Researcher finds way to reduce cost of phosphorus removal from wastewater

Posted 18 September 2017

Flavia Steinauer
Nominees for the 2017 WA Student Water Awards are having a direct impact on industry practice, with one candidate’s research aiming to help a major utility manage phosphorus removal from wastewater stabilisation ponds. 

GHD Graduate Chemical Engineer Flavia Steinauer has been nominated for her honours project, entitled Technical Assessment of Phosphorous Removal with Alum from Wastewater Stabilisation Ponds

With the help of GHD, Steinauer set out to find a way to help Water Corporation reduce the amount of alum used to remove phosphorous from wastewater stabilisation ponds. 

“In order to remove the phosphorus in the wastewater, which can cause eutrophication in downstream water bodies, destroy aquatic life and diminish the areas recreational and conservational value, utilities add the coagulant, aluminium sulfate [alum],” Steinauer said. 

“The issue with alum is that there is a lot of cost involved. Water Corporation are having to dose more alum than they would like, and they wanted to know if there was a reason for that and if I could come up with some recommendations for process optimisation.”

Steinauer’s research found that phosphate ions compete with other chemical compounds in reaction to alum, which is why more alum is needed to manage phosphate concentrations. 

“When alum is added to wastewater there’s a formation of highly charged complex polyaluminium hydroxide ions.

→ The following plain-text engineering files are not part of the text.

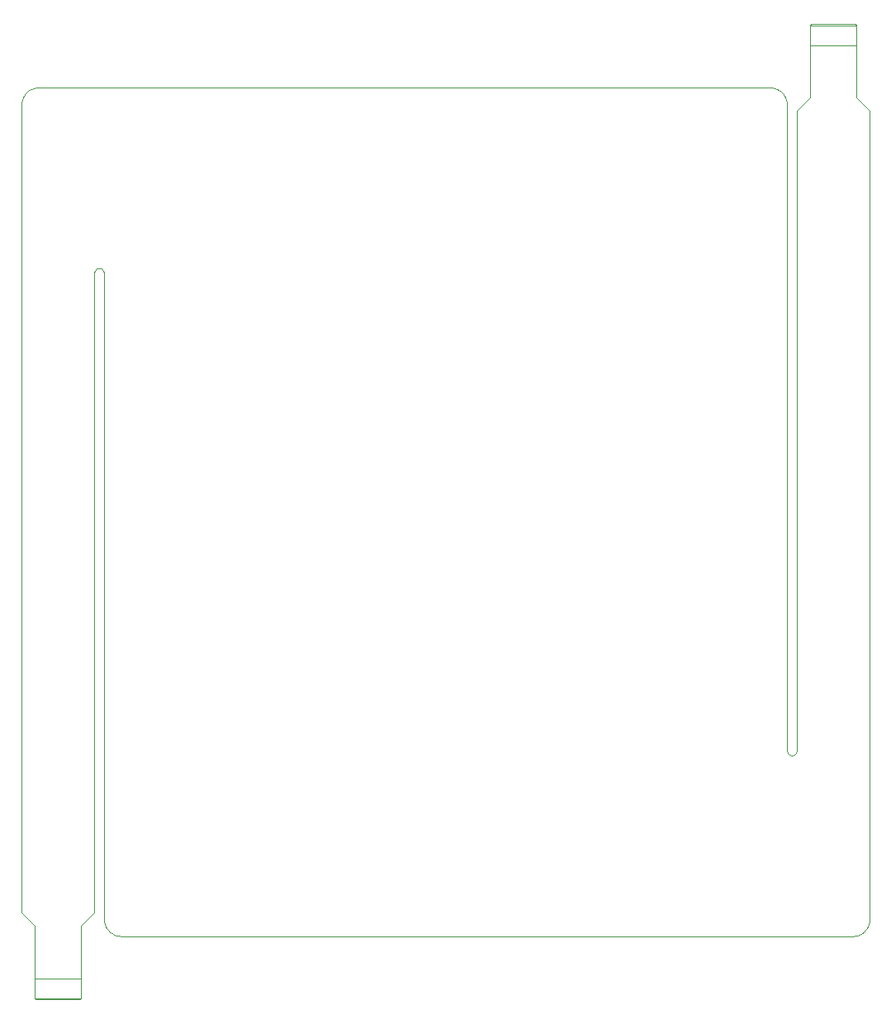
<source format=gm1>
G04*
G04 #@! TF.GenerationSoftware,Altium Limited,Altium Designer,23.8.1 (32)*
G04*
G04 Layer_Color=16711935*
%FSLAX25Y25*%
%MOIN*%
G70*
G04*
G04 #@! TF.SameCoordinates,E08CAFE3-3647-4911-8EA2-20DD2F02231A*
G04*
G04*
G04 #@! TF.FilePolarity,Positive*
G04*
G01*
G75*
%ADD69C,0.00039*%
D69*
X-164360Y171260D02*
X-165342Y171190D01*
X-166304Y170980D01*
X-167226Y170636D01*
X-168090Y170165D01*
X-168878Y169574D01*
X-169574Y168878D01*
X-170164Y168090D01*
X-170636Y167226D01*
X-170980Y166304D01*
X-171189Y165342D01*
X-171260Y164360D01*
X137795D02*
X137725Y165342D01*
X137516Y166304D01*
X137172Y167226D01*
X136700Y168090D01*
X136110Y168878D01*
X135414Y169574D01*
X134626Y170165D01*
X133762Y170636D01*
X132839Y170980D01*
X131877Y171190D01*
X130895Y171260D01*
X164360Y-171260D02*
X165342Y-171190D01*
X166304Y-170980D01*
X167226Y-170636D01*
X168090Y-170165D01*
X168878Y-169574D01*
X169575Y-168878D01*
X170165Y-168090D01*
X170636Y-167226D01*
X170980Y-166304D01*
X171190Y-165342D01*
X171260Y-164360D01*
X-137795D02*
X-137725Y-165342D01*
X-137516Y-166304D01*
X-137172Y-167226D01*
X-136700Y-168090D01*
X-136110Y-168878D01*
X-135414Y-169574D01*
X-134626Y-170165D01*
X-133762Y-170636D01*
X-132839Y-170980D01*
X-131877Y-171190D01*
X-130895Y-171260D01*
X-137795Y-98425D02*
X-137795Y-98425D01*
X171260Y-98425D02*
X171260Y-98425D01*
X139764D02*
X140748Y-98162D01*
X141469Y-97441D01*
X141732Y-96457D01*
X-137795Y96457D02*
X-138059Y97441D01*
X-138779Y98162D01*
X-139764Y98425D01*
X137795Y-96457D02*
X138059Y-97441D01*
X138780Y-98162D01*
X139764Y-98425D01*
X-139764Y98425D02*
X-140748Y98162D01*
X-141469Y97441D01*
X-141732Y96457D01*
X165945Y167126D02*
X171260Y161811D01*
X165945Y167126D02*
X165945Y196260D01*
X165354Y196850D02*
X165945Y196260D01*
X147047D02*
X147638Y196851D01*
X147047Y167126D02*
X147047Y196260D01*
X141732Y161811D02*
X147047Y167126D01*
X-171260Y-161811D02*
X-165945Y-167126D01*
X-165945Y-196260D02*
X-165945Y-167126D01*
X-147638Y-196850D02*
X-147047Y-196260D01*
X-165355Y-196850D02*
X-147638D01*
X-165945Y-196260D02*
X-165355Y-196850D01*
X-147047Y-196260D02*
Y-167126D01*
X-147047D02*
X-147047D01*
X-147047Y-167126D02*
X-141732Y-161811D01*
X147047Y188386D02*
Y196260D01*
X165945Y188386D02*
Y196260D01*
X147047D02*
X165945D01*
X147047Y188386D02*
X165945D01*
X-147047Y-196260D02*
Y-188386D01*
X-165945Y-196260D02*
Y-188386D01*
Y-196260D02*
X-147047D01*
X-165945Y-188386D02*
X-147047D01*
X171260Y-164360D02*
Y-98425D01*
X171260D01*
X-137795Y-164360D02*
X-137795D01*
X-171260Y98425D02*
Y164360D01*
X-164360Y171260D02*
X130895D01*
X137795Y-96457D02*
X137795Y164360D01*
X-130895Y-171260D02*
X164358Y-171260D01*
X-137795Y-164360D02*
X-137795Y96457D01*
X141732Y161811D02*
X141732Y-96457D01*
X147638Y196850D02*
X159449D01*
X165354D01*
X171260Y-98425D02*
X171260Y161811D01*
X-141732Y-161811D02*
X-141732Y-137795D01*
X-141732Y96457D02*
X-141732Y-137795D01*
X-171260Y-161811D02*
X-171260Y98425D01*
X-141732Y-161811D02*
Y-161811D01*
X-164360Y-196850D02*
X-151575D01*
M02*

</source>
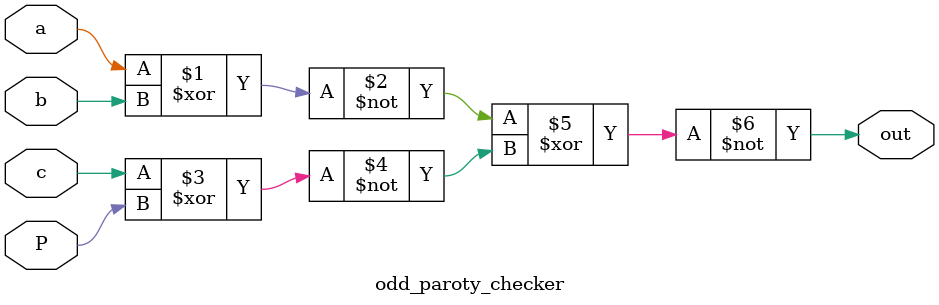
<source format=v>
`timescale 1ns / 1ps
module odd_paroty_checker (input a,b,c,P, output out);
  assign out=~((~(a^b))^(~(c^P)));
endmodule

</source>
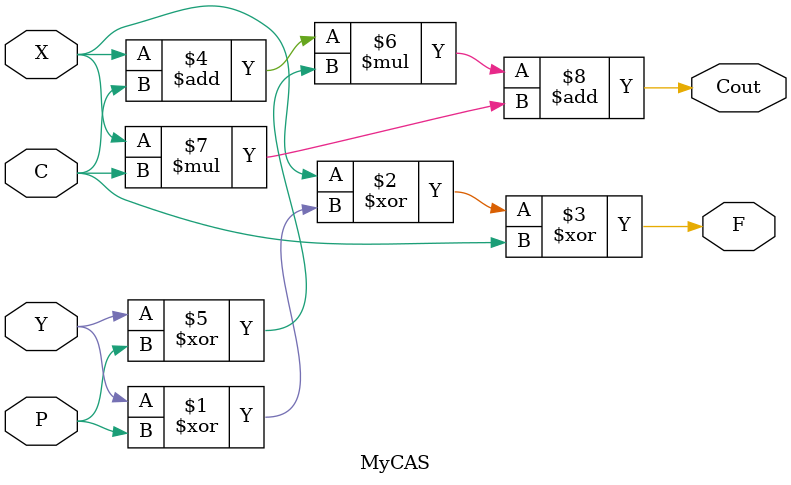
<source format=v>
`timescale 1ns / 1ps


module MyCAS(
    input P,X,Y,C,
    output Cout,F 
    );
    //wire [1:0] sum;
    
    assign F=X^(Y^P)^C;
    assign Cout=(X+C)*(Y^P)+X*C;
    
    //assign sum=C+X;
    //assign {Cout,F}=2'b00+(P==1?Y:Y)+C+X;
  //assign {Cout,F}=2'b00+(P==1?Y-1:Y)+C+X;
    //assign {Cout,F}=sum+(P==1?Y-1:Y);
    
    /*
    always@*
    begin
    {Cout,F}=2'b00+Y^P+C+X;
    end
    */
endmodule

</source>
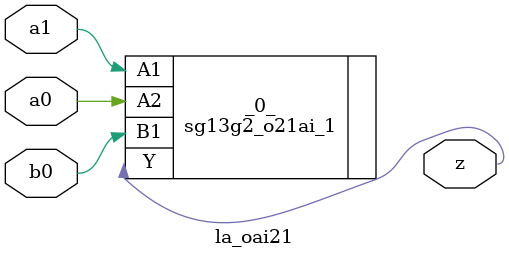
<source format=v>

/* Generated by Yosys 0.44 (git sha1 80ba43d26, g++ 11.4.0-1ubuntu1~22.04 -fPIC -O3) */

(* top =  1  *)
(* src = "generated" *)
module la_oai21 (
    a0,
    a1,
    b0,
    z
);
  (* src = "generated" *)
  input a0;
  wire a0;
  (* src = "generated" *)
  input a1;
  wire a1;
  (* src = "generated" *)
  input b0;
  wire b0;
  (* src = "generated" *)
  output z;
  wire z;
  sg13g2_o21ai_1 _0_ (
      .A1(a1),
      .A2(a0),
      .B1(b0),
      .Y (z)
  );
endmodule

</source>
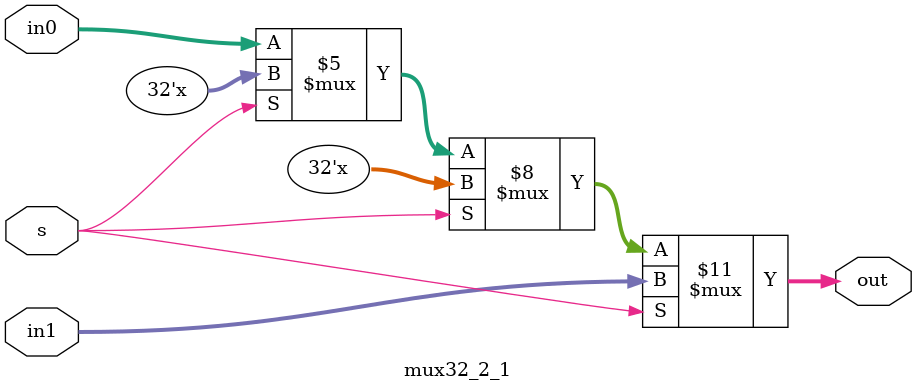
<source format=v>
/****************************************************************************
 * mux32_2_1.v
 ****************************************************************************/

/**
 * Module: mux32_2_1
 * 
 * TODO: Add module documentation
 */
module mux32_2_1(
	input s,
	input [31:0] in0,
	input [31:0] in1,
	output reg [31:0] out
	);

	always@(s or in0 or in1)
		if (s==1) begin
			out = in1;
		end
		else if (s==0) begin
			out = in0;
		end
		
endmodule




</source>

Their high charge is necessary for effective charge stabilisation in the coagulation process, so that they can coagulate with the orthophosphates in the wastewater,” she said. 

“What’s happening is not only are phosphate ions reacting with the alum, but also other competitors. If you have competitors, you have to add more than you’d expect.”

Steinauer has made recommendations to the utility on how to be more efficient in their use of alum through dosing control, among other solutions.

“A lot of their ponds don’t have dosing control, so the amount of alum would get added, and they sometimes increase the dose two or four-fold but with no evidence that there was more phosphorous coming into the inflow,” Steinauer said. 

Steinauer said nominating for the award has been a great experience and she looks forward to seeing if Water Corporation can create more efficiency in their phosphorous removal processes as a result of her work. 

“Being part of the Student Water Awards has made me think about my research a lot more, and made me reflect on how my project has impacted my desire to pursue a career in the water industry,” Steinauer said.  

“At the moment I am very happy working for GHD in their Water Technology Service Group. But I’d be very happy to see the results of my research used by Water Corporation to help them optimise their wastewater treatment processes and save them some costs.”

The winner of the 2017 Student Water Awards will be announced at the Australian Water Association WA Awards Dinner on 20 October.